# Better bottles than usual



## Screwtop (Jun 8, 2019)

I got some bottles that may be in your category of "cool bottles". If not, who cares? I love em'! 





Some of you may recognize that the green bottle is not actually a wine bottle, but a mineral water bottle from the Blue Lick Mineral Water company. The Sher-A-Coca was a nice find too. I paid $36 for all of them.


----------



## CanadianBottles (Jun 8, 2019)

Some nice ones there for sure!  Not often you see mug base and applied lip crown tops from the States.


----------



## WesternPA-collector (Jun 9, 2019)

I love the old embossed slug plate type of bottles. My favorite is that one from Braddock, PA. Even has the address on it.


----------



## Screwtop (Jun 10, 2019)

WesternPA-collector said:


> I love the old embossed slug plate type of bottles. My favorite is that one from Braddock, PA. Even has the address on it.
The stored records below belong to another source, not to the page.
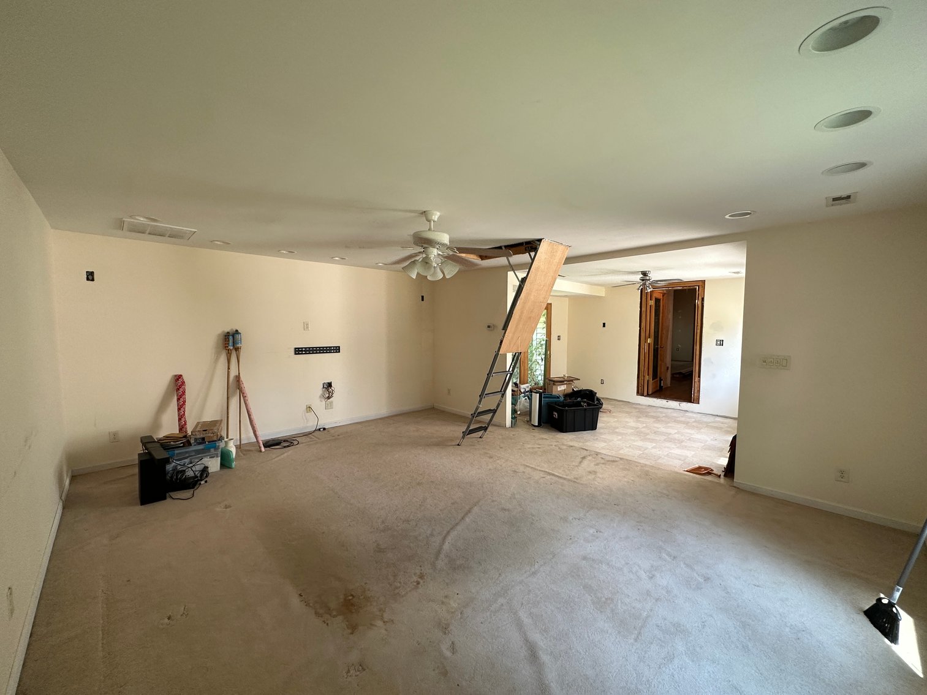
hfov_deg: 102.1
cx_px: 464
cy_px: 348
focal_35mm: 14
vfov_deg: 85.7
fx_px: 375
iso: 160
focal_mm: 2.22
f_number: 2.2
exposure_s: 1/99
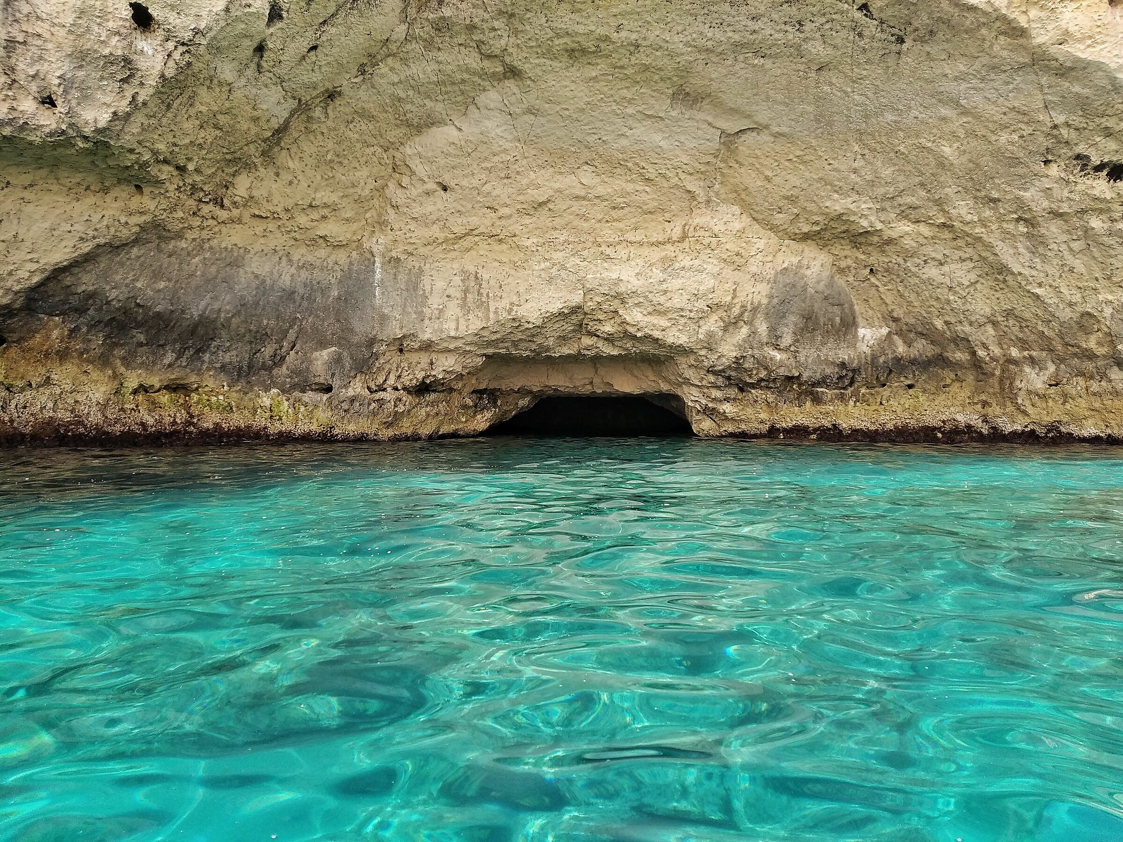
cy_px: 421
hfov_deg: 67.3
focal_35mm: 26
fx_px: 843
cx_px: 562
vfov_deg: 53.1
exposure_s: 1/289
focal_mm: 3.82
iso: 100
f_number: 2.2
I tried very hard to find any info on it, but I couldn't even find that a brewery even existed in Braddock. Very weird.


----------



## WesternPA-collector (Jun 10, 2019)

Screwtop said:


> I tried very hard to find any info on it, but I couldn't even find that a brewery even existed in Braddock. Very weird.


I couldn't either. I've only known soda bottles to come from Braddock. I have one that says Higrade on the bottom and side.


----------



## goaliewb (Jun 10, 2019)

nice bottles!


----------